Is Tiny Home Insurance Different?

 

Q: What makes tiny home insurance different than other home insurance?

A: Would you worry about a standard home being wheeled away in theft? Could a friend with a truck crash it on the highway moving it to another location? These are the things traditional home insurance doesn’t consider. We are the first in the nation to offer dwelling coverage rather than as an RV policy. We do not need any R.V.I.A or N.O.A.H certificate as we are the carrier.

These dwelling policies are written in-house. The pricing is about 1 to 2 % of the value of the tiny home across the country so there’s no need to worry about variable pricing as you traverse the states. Also, we don’t just cover the structure. We can cover replacement costs, personal items within the home, and other structures outside.

You can purchase unlimited trip endorsements but typically these homes aren’t traveling from coast to coast like you see on TV. Also, many of the folks that go tiny end up selling or renting out their tiny homes. We insure tiny homes on Airbnb and places like WeeCasa too. Moreover, our partner Property Protect offers on-demand coverage when you rent out your tiny home.

Here’s an article from Insurance Journal looking to our CEO Martin Burlingame as an expert in Tiny Home insurance: LINK

Agents can get an instant indication in under 4 minutes HERE. New agents will need an AGENCY USERNAME and GET APPOINTED.

Quote of the day:

“Where thou art, that is home” ― Emily Dickinson

Tiny Home Insurance

Excerpt from Insurance Journal Article :

Most insurance agents do not understand the tiny home market, which is a matter that concerns Martin Burlingame, CEO of Commercial Insurance Group, based in Colorado Springs.

“The problem is that most insurance agents do not understand the differences on all these things (in tiny homes) and the tiny home movement, if it’s really a movement,” said Burlingame. “It’s a disaster for insurance because you have agents doing all kinds of crazy things.”

The biggest problem when it comes to insurance is whether the tiny home is a permanent residence or a rental property. Many tiny home enthusiasts have taken to the Airbnb-style home venture, Burlingame said.

The tiny home market is broken down into a few segments for insurance coverage purposes. First is a builder-built tiny home that’s mobile. Then there’s builder-built homes that are non-mobile. Lastly, are the DIY, or self-built tiny homes.

Burlingame’s managing general agency, through its tinyhome.insure website, offers an exclusive tiny home insurance program developed specifically for tiny homes. Premiums can range anywhere between $600 and $1,200 annually depending on the tiny home size and value, how it was built and where it is located.

“One problem is a lot these (tiny home) builders are building non-RVIA certified tiny homes,” said Burlingame. So, Burlingame’s firm created the program to treat the home as a dwelling. It includes a trip endorsement that allows the owner to relocate the home and it provides auto comprehensive and collision liability when the home is moved. The program is underwritten by United National Insurance Co., an American Reliable division.

Burlingame said the United National Insurance Co. program shies away from self-built tiny homes “from the ground up” but the underwriters will write shells that have been customized.
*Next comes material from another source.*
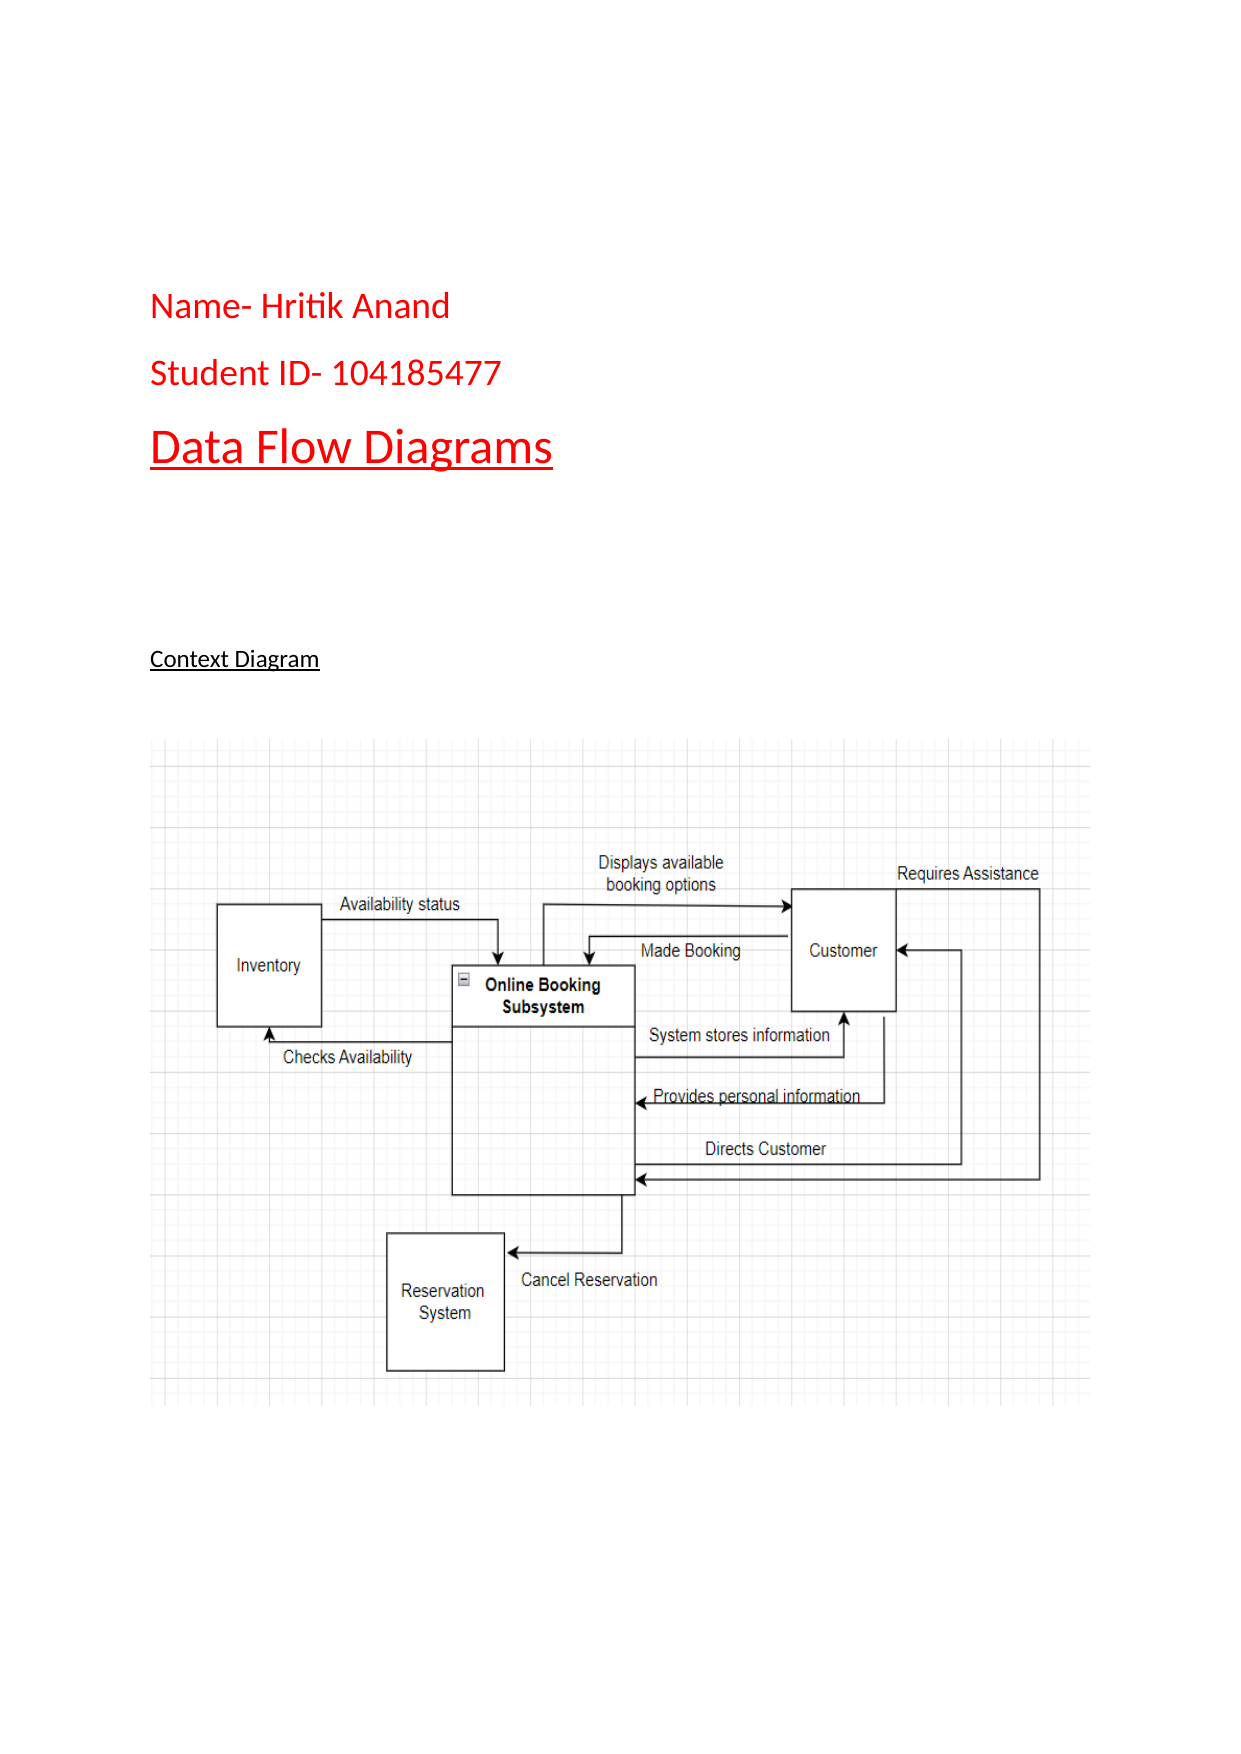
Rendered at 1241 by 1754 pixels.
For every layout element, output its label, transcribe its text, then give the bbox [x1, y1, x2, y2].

For tiny homes that do not fit into the United National program, Burlingame offers coverage through an inland marine company. With this program, he can write tiny homes that are self-built or non-self-built but can’t offer liability. “It’s written as an inland marine,” he said. He said the insured can always buy a general liability policy as well but the problem there is that general liability policies are area specific.
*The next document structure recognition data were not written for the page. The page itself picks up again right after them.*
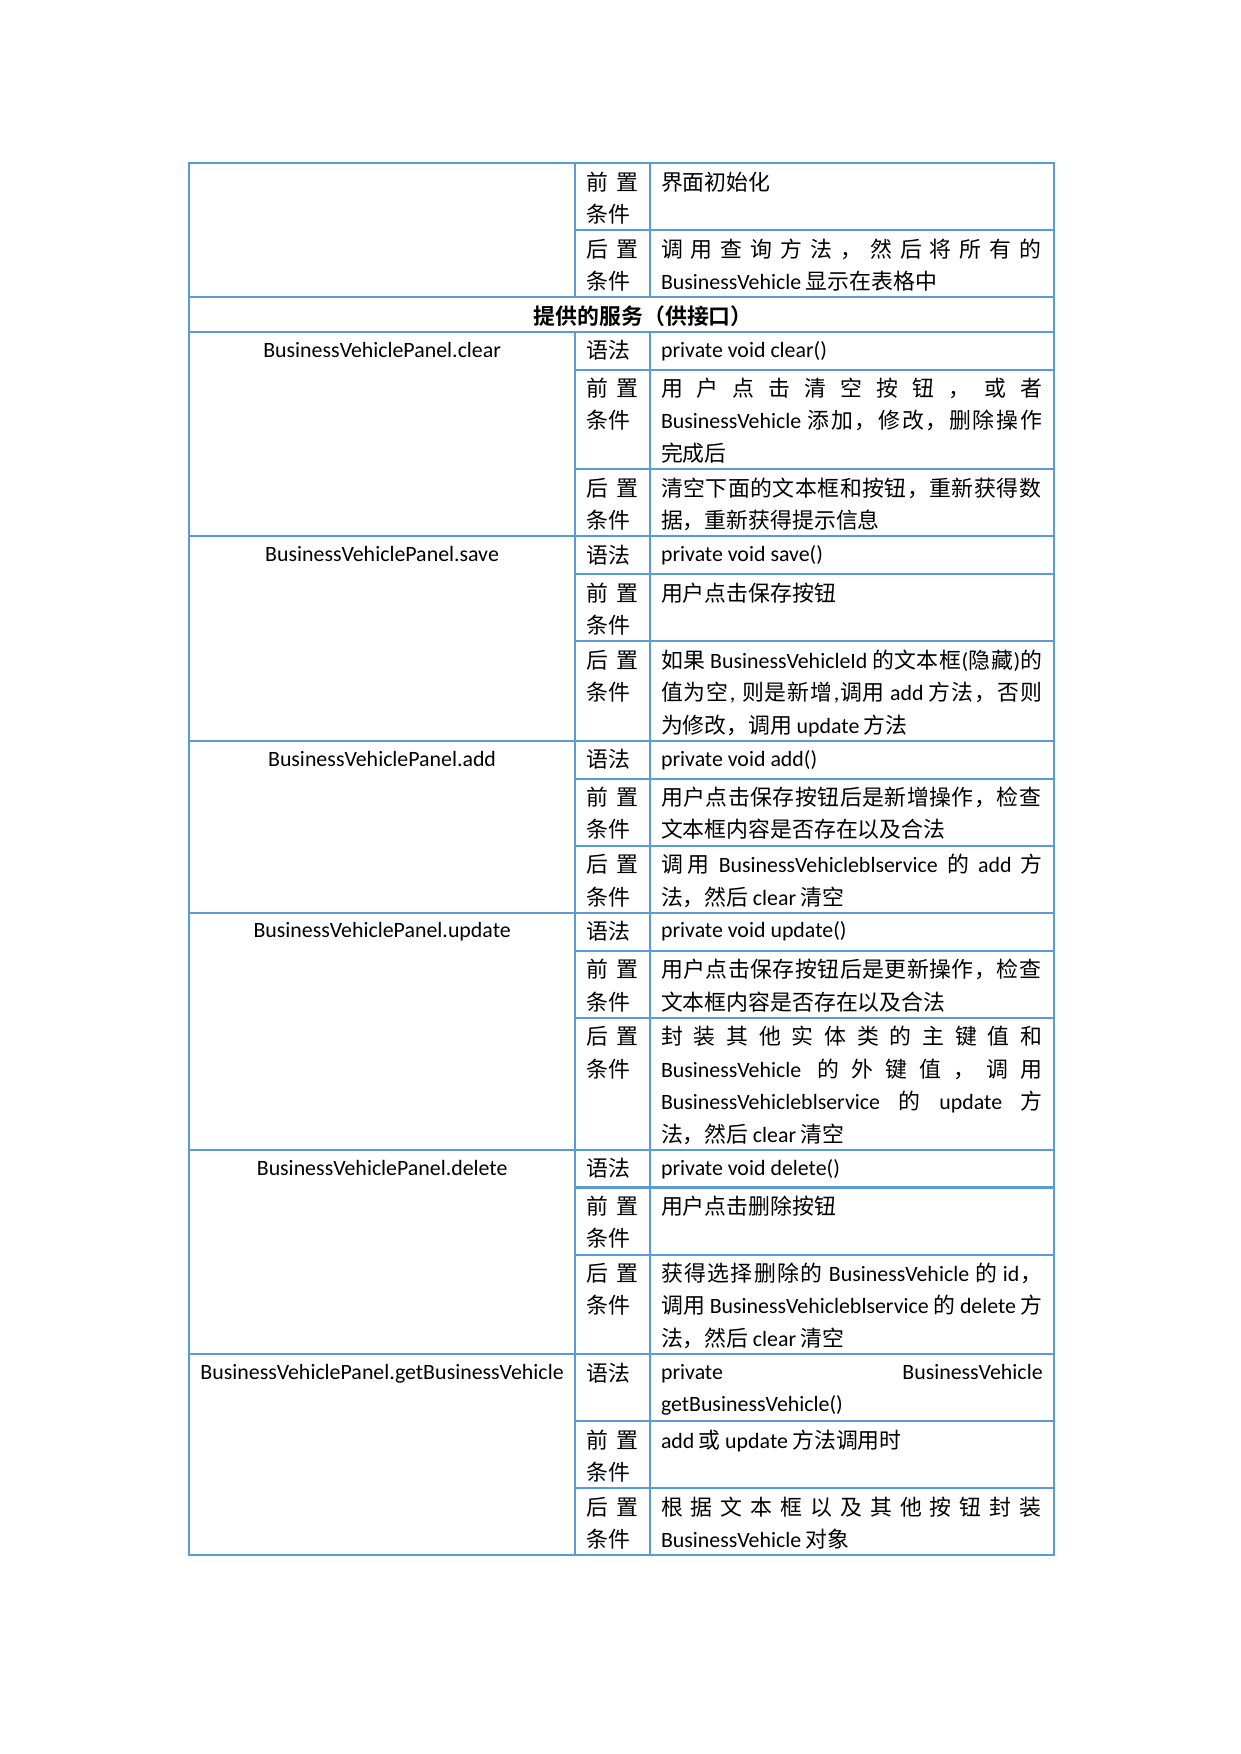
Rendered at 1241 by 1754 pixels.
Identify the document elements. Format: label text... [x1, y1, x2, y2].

table_cell private void clear() [651, 333, 1053, 368]
table_cell 前置条件 [576, 1189, 649, 1253]
table_cell BusinessVehiclePanel.delete [190, 1151, 574, 1353]
table_cell add或update方法调用时 [651, 1422, 1053, 1487]
table_cell BusinessVehiclePanel.add [190, 742, 574, 912]
table_cell 根据文本框以及其他按钮封装BusinessVehicle对象 [651, 1489, 1053, 1554]
table_cell 界面初始化 [651, 164, 1053, 229]
table_cell 后置条件 [576, 1489, 649, 1554]
table_cell 用户点击保存按钮 [651, 575, 1053, 640]
table_cell 后置条件 [576, 231, 649, 296]
table_cell 前置条件 [576, 575, 649, 640]
table_cell private void save() [651, 537, 1053, 573]
table_cell 清空下面的文本框和按钮，重新获得数据，重新获得提示信息 [651, 470, 1053, 535]
table_cell 语法 [576, 742, 649, 777]
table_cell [190, 164, 574, 296]
table_cell 提供的服务（供接口） [190, 298, 1053, 331]
table_cell 前置条件 [576, 952, 649, 1017]
table_cell 前置条件 [576, 1422, 649, 1487]
table_cell 后置条件 [576, 1019, 649, 1149]
table_cell 封装其他实体类的主键值和BusinessVehicle的外键值，调用BusinessVehicleblservice的update方法，然后clear清空 [651, 1019, 1053, 1149]
table_cell BusinessVehiclePanel.save [190, 537, 574, 740]
table_cell 前置条件 [576, 371, 649, 468]
table_cell 用户点击保存按钮后是新增操作，检查文本框内容是否存在以及合法 [651, 780, 1053, 844]
table_cell private void add() [651, 742, 1053, 777]
table_cell 语法 [576, 1355, 649, 1420]
table_cell 调用BusinessVehicleblservice的add方法，然后clear清空 [651, 847, 1053, 912]
table_cell 用户点击保存按钮后是更新操作，检查文本框内容是否存在以及合法 [651, 952, 1053, 1017]
table_cell private void update() [651, 914, 1053, 949]
table_cell 后置条件 [576, 1256, 649, 1353]
table_cell 语法 [576, 1151, 649, 1186]
table_cell 用户点击删除按钮 [651, 1189, 1053, 1253]
table_cell 后置条件 [576, 642, 649, 740]
table_cell 语法 [576, 333, 649, 368]
table_cell 后置条件 [576, 470, 649, 535]
table_cell 语法 [576, 537, 649, 573]
table_cell 前置条件 [576, 780, 649, 844]
table_cell BusinessVehiclePanel.getBusinessVehicle [190, 1355, 574, 1554]
table_cell 前置条件 [576, 164, 649, 229]
table_cell private void delete() [651, 1151, 1053, 1186]
table_cell 语法 [576, 914, 649, 949]
table_cell 如果BusinessVehicleId的文本框(隐藏)的值为空, 则是新增,调用add方法，否则为修改，调用update方法 [651, 642, 1053, 740]
table_cell BusinessVehiclePanel.clear [190, 333, 574, 535]
table_cell private BusinessVehicle getBusinessVehicle() [651, 1355, 1053, 1420]
table_cell 用户点击清空按钮，或者BusinessVehicle添加，修改，删除操作完成后 [651, 371, 1053, 468]
table_cell 后置条件 [576, 847, 649, 912]
table_cell 调用查询方法，然后将所有的BusinessVehicle显示在表格中 [651, 231, 1053, 296]
table_cell 获得选择删除的BusinessVehicle的id，调用BusinessVehicleblservice的delete方法，然后clear清空 [651, 1256, 1053, 1353]
table_cell BusinessVehiclePanel.update [190, 914, 574, 1149]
Burlingame said [some carriers] will write tiny homes, but those markets tend to classify them as travel trailers.

Tiny Home Future

Right now, Burlingame works with about six or seven independent agents who specialize in tiny homes nationwide but still gets the sporadic one off account.
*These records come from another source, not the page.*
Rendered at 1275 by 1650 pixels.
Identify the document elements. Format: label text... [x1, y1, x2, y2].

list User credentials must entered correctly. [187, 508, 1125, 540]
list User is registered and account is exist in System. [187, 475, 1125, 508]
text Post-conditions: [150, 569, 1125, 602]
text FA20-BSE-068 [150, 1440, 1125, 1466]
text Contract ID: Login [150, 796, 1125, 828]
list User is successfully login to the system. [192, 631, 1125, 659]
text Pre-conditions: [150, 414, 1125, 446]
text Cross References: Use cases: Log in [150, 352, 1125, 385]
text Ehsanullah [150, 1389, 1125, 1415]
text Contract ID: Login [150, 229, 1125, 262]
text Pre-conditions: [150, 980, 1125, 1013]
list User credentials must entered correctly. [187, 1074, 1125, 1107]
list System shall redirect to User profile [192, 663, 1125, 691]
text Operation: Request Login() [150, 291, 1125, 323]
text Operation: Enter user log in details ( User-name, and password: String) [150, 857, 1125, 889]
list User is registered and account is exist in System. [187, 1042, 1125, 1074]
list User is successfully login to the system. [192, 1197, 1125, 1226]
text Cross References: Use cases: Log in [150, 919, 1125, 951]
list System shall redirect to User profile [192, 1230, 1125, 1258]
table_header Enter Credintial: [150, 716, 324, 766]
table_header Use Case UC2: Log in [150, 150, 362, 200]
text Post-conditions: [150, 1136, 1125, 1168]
After two years, Burlingame’s tiny home insurance program has racked up about $5,000 in claims but only brought in around $400,000 to $500,000 in premium. “It’s not grown as fast as we want or as fast as the carrier wants it to,” he admits.

But he’s not deterred yet.

How the industry evolves over the next few years will be interesting to watch, he said. The evolution reminds him of another emerging market and product evolution: the legal marijuana industry.

“Being in Colorado, we dealt with marijuana coming in. It was a completely new product that nobody understood what to do with it,” he said. “The tiny home market is like that but the difference is a marijuana policy is $70,000 for a grow operation, while a tiny home policy is $650. That’s the problem.”

Even so he says it’s amazing to watch a completely new insurance product evolve with a much different and, in Burlingame’s view, a better risk clientele.